Обсуждение: Re: [BUGS] numerics lose scale and precision in views of unions

Поиск
Список
Период
Сортировка

Re: [BUGS] numerics lose scale and precision in views of unions

От
Tom Lane
Дата:
"Brian C. DeRocher" <brian.derocher@mitretek.org> writes:
> It appears that when you create a view of a union, numeric data types
> loose their scale and precision.

I think this is the same issue discussed here:
http://archives.postgresql.org/pgsql-hackers/2004-12/msg00408.php

That was just before 8.0 release, so the change got postponed and then
seems to have slipped through the cracks :-(.  Any objections to
fixing it for 8.2?
        regards, tom lane


Re: [BUGS] numerics lose scale and precision in views of unions

От
Stephen Frost
Дата:
* Tom Lane (tgl@sss.pgh.pa.us) wrote:
> "Brian C. DeRocher" <brian.derocher@mitretek.org> writes:
> > It appears that when you create a view of a union, numeric data types
> > loose their scale and precision.
>
> I think this is the same issue discussed here:
> http://archives.postgresql.org/pgsql-hackers/2004-12/msg00408.php
>
> That was just before 8.0 release, so the change got postponed and then
> seems to have slipped through the cracks :-(.  Any objections to
> fixing it for 8.2?

Sounds good to me.  I'd like to talk a bit about the expected behavior
of a numeric hash function.  This is the current behavior:

abc=# select * from test1;  a1
--------  1.001.0000   1.0
(3 rows)

abc=# select * from test1 group by a1; a1
------1.00
(1 row)

abc=# select distinct a1 from test1; a1
------1.00
(1 row)

I just want to double-check that this is the correct/expected behavior
(hopefully from the SQL spec?) and that a hash function need not concern
itself with the scale?

I'm guessing it's too late for 8.2, or would such a relatively
isolated/simple change be acceptable during the beta period (adding hash
functions for numeric types)?  Don't swear I'll actually get to them but
I'd like to and so I'd like to be hash out (hah!) the correct semantics.
Thanks!
    Stephen

Re: [BUGS] numerics lose scale and precision in views of unions

От
Tom Lane
Дата:
Stephen Frost <sfrost@snowman.net> writes:
> Sounds good to me.  I'd like to talk a bit about the expected behavior
> of a numeric hash function.  This is the current behavior:

You're hijacking the thread, tsk tsk.

> abc=# select * from test1;
>    a1   
> --------
>    1.00
>  1.0000
>     1.0
> (3 rows)

> abc=# select * from test1 group by a1;
>   a1  
> ------
>  1.00
> (1 row)

> abc=# select distinct a1 from test1;
>   a1  
> ------
>  1.00
> (1 row)

Yeah, because numeric_cmp says that 1.0 and 1.00 are equal (what else
could it say?  "less" and "greater" are surely wrong).  So you need to
ensure that dscale is not included in the hash calculation.  The
comments in numeric.h claim that you should not need to worry about
leading or trailing zeroes, but it sounds like you do need to worry
about differing weights for zero.  Might be easiest and safest to use
only nonzero digit words in the hash calculation.
        regards, tom lane


Re: [BUGS] numerics lose scale and precision in views of unions

От
Stephen Frost
Дата:
* Tom Lane (tgl@sss.pgh.pa.us) wrote:
> Stephen Frost <sfrost@snowman.net> writes:
> > Sounds good to me.  I'd like to talk a bit about the expected behavior
> > of a numeric hash function.  This is the current behavior:
>
> You're hijacking the thread, tsk tsk.

Yeah, but Brian sits across the hall from me at work... :)

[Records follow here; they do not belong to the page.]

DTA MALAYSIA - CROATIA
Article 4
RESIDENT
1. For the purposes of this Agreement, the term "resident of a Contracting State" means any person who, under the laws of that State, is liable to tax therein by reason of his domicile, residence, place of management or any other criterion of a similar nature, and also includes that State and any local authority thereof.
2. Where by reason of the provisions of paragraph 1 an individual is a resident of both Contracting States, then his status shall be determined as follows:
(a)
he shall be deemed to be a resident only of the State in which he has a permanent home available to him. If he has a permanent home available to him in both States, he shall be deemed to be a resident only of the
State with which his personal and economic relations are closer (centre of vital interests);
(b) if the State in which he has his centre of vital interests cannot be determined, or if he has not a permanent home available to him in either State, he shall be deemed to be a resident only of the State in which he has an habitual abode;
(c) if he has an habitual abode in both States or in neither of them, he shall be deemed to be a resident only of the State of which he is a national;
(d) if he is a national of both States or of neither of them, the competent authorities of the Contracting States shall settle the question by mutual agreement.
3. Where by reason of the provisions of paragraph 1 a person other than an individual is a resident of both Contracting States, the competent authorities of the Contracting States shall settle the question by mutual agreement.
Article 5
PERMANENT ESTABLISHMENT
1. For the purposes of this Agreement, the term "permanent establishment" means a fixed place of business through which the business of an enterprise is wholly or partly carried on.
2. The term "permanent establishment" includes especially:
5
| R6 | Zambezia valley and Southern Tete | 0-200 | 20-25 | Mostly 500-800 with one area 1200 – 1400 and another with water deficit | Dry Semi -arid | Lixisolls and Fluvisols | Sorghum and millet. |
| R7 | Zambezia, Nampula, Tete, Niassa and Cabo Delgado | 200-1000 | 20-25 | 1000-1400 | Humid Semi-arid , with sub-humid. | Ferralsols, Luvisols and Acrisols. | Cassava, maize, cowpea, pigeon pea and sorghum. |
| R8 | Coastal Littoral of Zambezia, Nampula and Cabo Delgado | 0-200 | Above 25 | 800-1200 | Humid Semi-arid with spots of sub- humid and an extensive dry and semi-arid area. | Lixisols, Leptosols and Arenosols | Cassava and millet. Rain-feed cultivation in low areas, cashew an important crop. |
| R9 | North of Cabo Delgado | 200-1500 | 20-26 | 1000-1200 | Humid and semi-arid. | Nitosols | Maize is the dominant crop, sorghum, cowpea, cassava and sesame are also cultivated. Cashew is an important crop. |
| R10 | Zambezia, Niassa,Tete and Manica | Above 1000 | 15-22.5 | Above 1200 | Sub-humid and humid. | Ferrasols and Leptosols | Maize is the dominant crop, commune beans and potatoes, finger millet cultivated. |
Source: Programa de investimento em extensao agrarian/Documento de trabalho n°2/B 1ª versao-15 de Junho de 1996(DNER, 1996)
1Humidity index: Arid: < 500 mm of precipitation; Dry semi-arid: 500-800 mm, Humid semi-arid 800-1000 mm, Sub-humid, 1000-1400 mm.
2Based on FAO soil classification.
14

> Yeah, because numeric_cmp says that 1.0 and 1.00 are equal (what else
> could it say?  "less" and "greater" are surely wrong).  So you need to

It could say "not equal" pretty reasonably as the scale is
different.  With all due respect, it seems to me that we track the scale
for the very reason that it may be different for different numbers.
Unless the SQL spec says differently or we get complaints from people
I'm all for keeping the current semantics though.

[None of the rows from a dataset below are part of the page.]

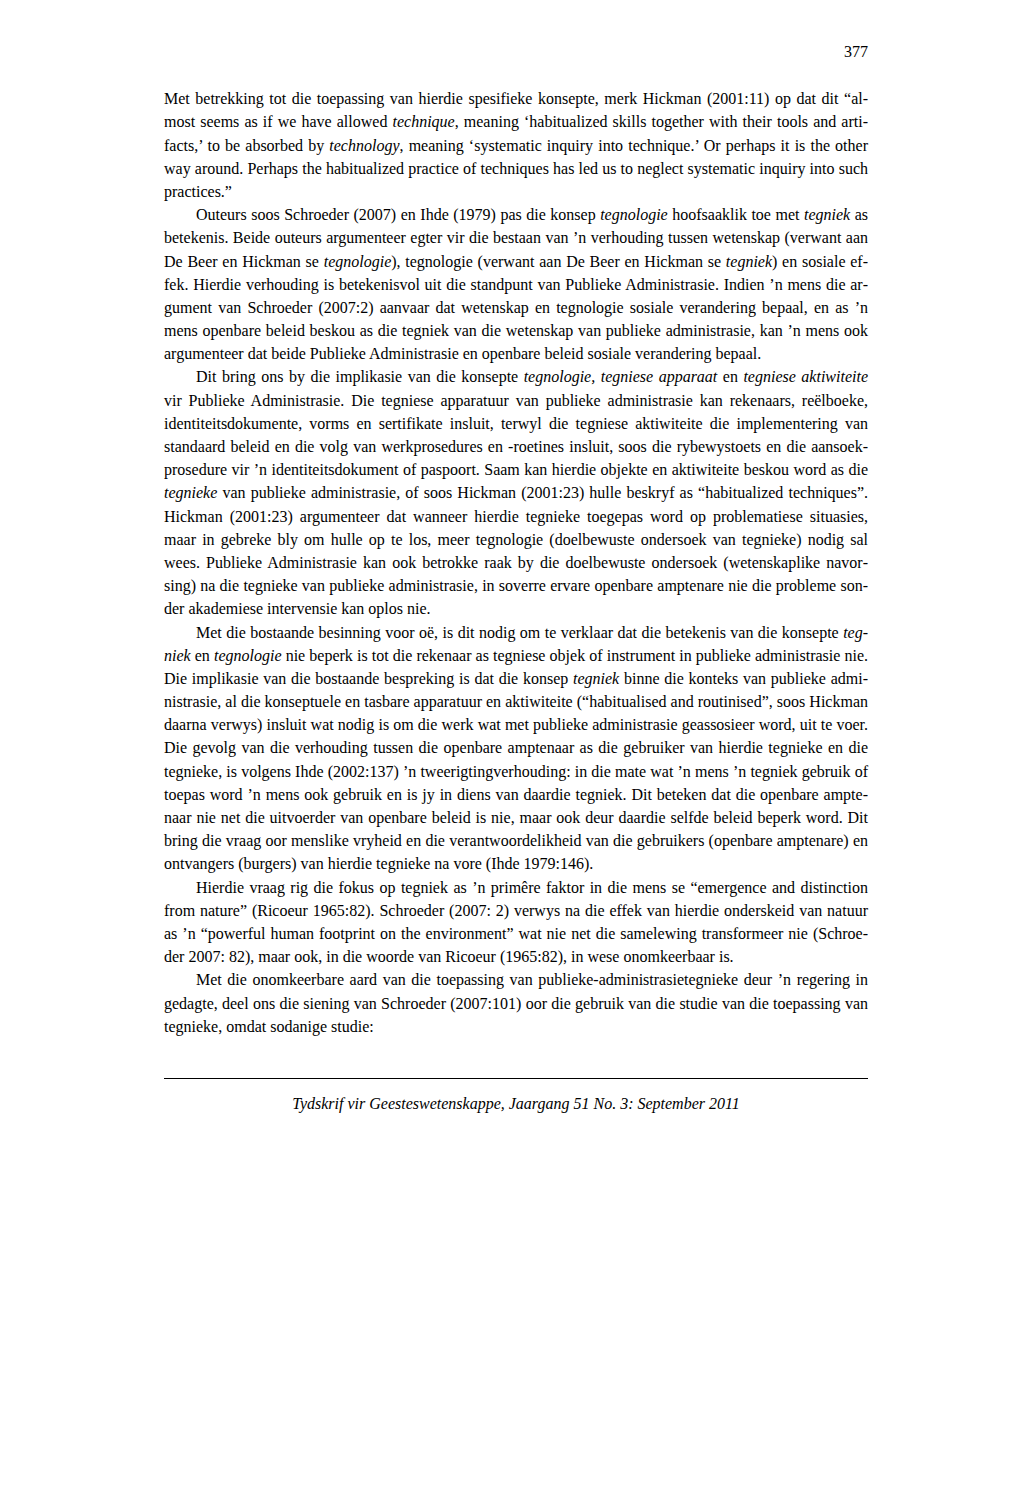377
Met betrekking tot die toepassing van hierdie spesifieke konsepte, merk Hickman (2001:11) op dat dit “almost seems as if we have allowed technique, meaning ‘habitualized skills together with their tools and artifacts,’ to be absorbed by technology, meaning ‘systematic inquiry into technique.’ Or perhaps it is the other way around. Perhaps the habitualized practice of techniques has led us to neglect systematic inquiry into such practices.”
Outeurs soos Schroeder (2007) en Ihde (1979) pas die konsep tegnologie hoofsaaklik toe met tegniek as betekenis. Beide outeurs argumenteer egter vir die bestaan van ’n verhouding tussen wetenskap (verwant aan De Beer en Hickman se tegnologie), tegnologie (verwant aan De Beer en Hickman se tegniek) en sosiale effek. Hierdie verhouding is betekenisvol uit die standpunt van Publieke Administrasie. Indien ’n mens die argument van Schroeder (2007:2) aanvaar dat wetenskap en tegnologie sosiale verandering bepaal, en as ’n mens openbare beleid beskou as die tegniek van die wetenskap van publieke administrasie, kan ’n mens ook argumenteer dat beide Publieke Administrasie en openbare beleid sosiale verandering bepaal.
Dit bring ons by die implikasie van die konsepte tegnologie, tegniese apparaat en tegniese aktiwiteite vir Publieke Administrasie. Die tegniese apparatuur van publieke administrasie kan rekenaars, reëlboeke, identiteitsdokumente, vorms en sertifikate insluit, terwyl die tegniese aktiwiteite die implementering van standaard beleid en die volg van werkprosedures en -roetines insluit, soos die rybewystoets en die aansoekprosedure vir ’n identiteitsdokument of paspoort. Saam kan hierdie objekte en aktiwiteite beskou word as die tegnieke van publieke administrasie, of soos Hickman (2001:23) hulle beskryf as “habitualized techniques”. Hickman (2001:23) argumenteer dat wanneer hierdie tegnieke toegepas word op problematiese situasies, maar in gebreke bly om hulle op te los, meer tegnologie (doelbewuste ondersoek van tegnieke) nodig sal wees. Publieke Administrasie kan ook betrokke raak by die doelbewuste ondersoek (wetenskaplike navorsing) na die tegnieke van publieke administrasie, in soverre ervare openbare amptenare nie die probleme sonder akademiese intervensie kan oplos nie.
Met die bostaande besinning voor oë, is dit nodig om te verklaar dat die betekenis van die konsepte tegniek en tegnologie nie beperk is tot die rekenaar as tegniese objek of instrument in publieke administrasie nie. Die implikasie van die bostaande bespreking is dat die konsep tegniek binne die konteks van publieke administrasie, al die konseptuele en tasbare apparatuur en aktiwiteite (“habitualised and routinised”, soos Hickman daarna verwys) insluit wat nodig is om die werk wat met publieke administrasie geassosieer word, uit te voer. Die gevolg van die verhouding tussen die openbare amptenaar as die gebruiker van hierdie tegnieke en die tegnieke, is volgens Ihde (2002:137) ’n tweerigtingverhouding: in die mate wat ’n mens ’n tegniek gebruik of toepas word ’n mens ook gebruik en is jy in diens van daardie tegniek. Dit beteken dat die openbare amptenaar nie net die uitvoerder van openbare beleid is nie, maar ook deur daardie selfde beleid beperk word. Dit bring die vraag oor menslike vryheid en die verantwoordelikheid van die gebruikers (openbare amptenare) en ontvangers (burgers) van hierdie tegnieke na vore (Ihde 1979:146).
Hierdie vraag rig die fokus op tegniek as ’n primêre faktor in die mens se “emergence and distinction from nature” (Ricoeur 1965:82). Schroeder (2007: 2) verwys na die effek van hierdie onderskeid van natuur as ’n “powerful human footprint on the environment” wat nie net die samelewing transformeer nie (Schroeder 2007: 82), maar ook, in die woorde van Ricoeur (1965:82), in wese onomkeerbaar is.
Met die onomkeerbare aard van die toepassing van publieke-administrasietegnieke deur ’n regering in gedagte, deel ons die siening van Schroeder (2007:101) oor die gebruik van die studie van die toepassing van tegnieke, omdat sodanige studie:
Tydskrif vir Geesteswetenskappe, Jaargang 51 No. 3: September 2011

> ensure that dscale is not included in the hash calculation.  The
> comments in numeric.h claim that you should not need to worry about
> leading or trailing zeroes, but it sounds like you do need to worry
> about differing weights for zero.  Might be easiest and safest to use
> only nonzero digit words in the hash calculation.

Makes sense to me.
Thanks!
    Stephen

Re: [BUGS] numerics lose scale and precision in views of unions

От
Tom Lane
Дата:
Stephen Frost <sfrost@snowman.net> writes:
> * Tom Lane (tgl@sss.pgh.pa.us) wrote:
>> Yeah, because numeric_cmp says that 1.0 and 1.00 are equal (what else
>> could it say?  "less" and "greater" are surely wrong).  So you need to

> It could say "not equal" pretty reasonably as the scale is
> different.

Nope, there are exactly three options: equal, less, greater.
btree doesn't understand anything else.

> Unless the SQL spec says differently or we get complaints from people
> I'm all for keeping the current semantics though.

The SQL spec?  Oh, that old thing ... I can't find anything very
specific about it in SQL99, but certainly there is nothing mandating
a different treatment than we are using.  The closest material I can
find is

5.3 <literal>        3) The numeric value of an <exact numeric literal> is determined           by the normal
mathematicalinterpretation of positional decimal           notation.
 

8.2 <comparison predicate>        2) Numbers are compared with respect to their algebraic value.

There's certainly not anything in 8.2 contemplating the idea that two
non-nulls could have any other comparison result than less, equal, or
greater.
        regards, tom lane


Re: [BUGS] numerics lose scale and precision in views of unions

От
Andrew - Supernews
Дата:
On 2006-08-10, Stephen Frost <sfrost@snowman.net> wrote:
>> Yeah, because numeric_cmp says that 1.0 and 1.00 are equal (what else
>> could it say?  "less" and "greater" are surely wrong).  So you need to
>
> It could say "not equal" pretty reasonably as the scale is
> different.

The comparison function must be trichotomous, that is the possible results
are "equal", "greater", and "less". There is no other "not equal" result.

-- 
Andrew, Supernews
http://www.supernews.com - individual and corporate NNTP services


Re: [BUGS] numerics lose scale and precision in views of unions

От
Stephen Frost
Дата:
* Tom Lane (tgl@sss.pgh.pa.us) wrote:
> Stephen Frost <sfrost@snowman.net> writes:
> > It could say "not equal" pretty reasonably as the scale is
> > different.
>
> Nope, there are exactly three options: equal, less, greater.
> btree doesn't understand anything else.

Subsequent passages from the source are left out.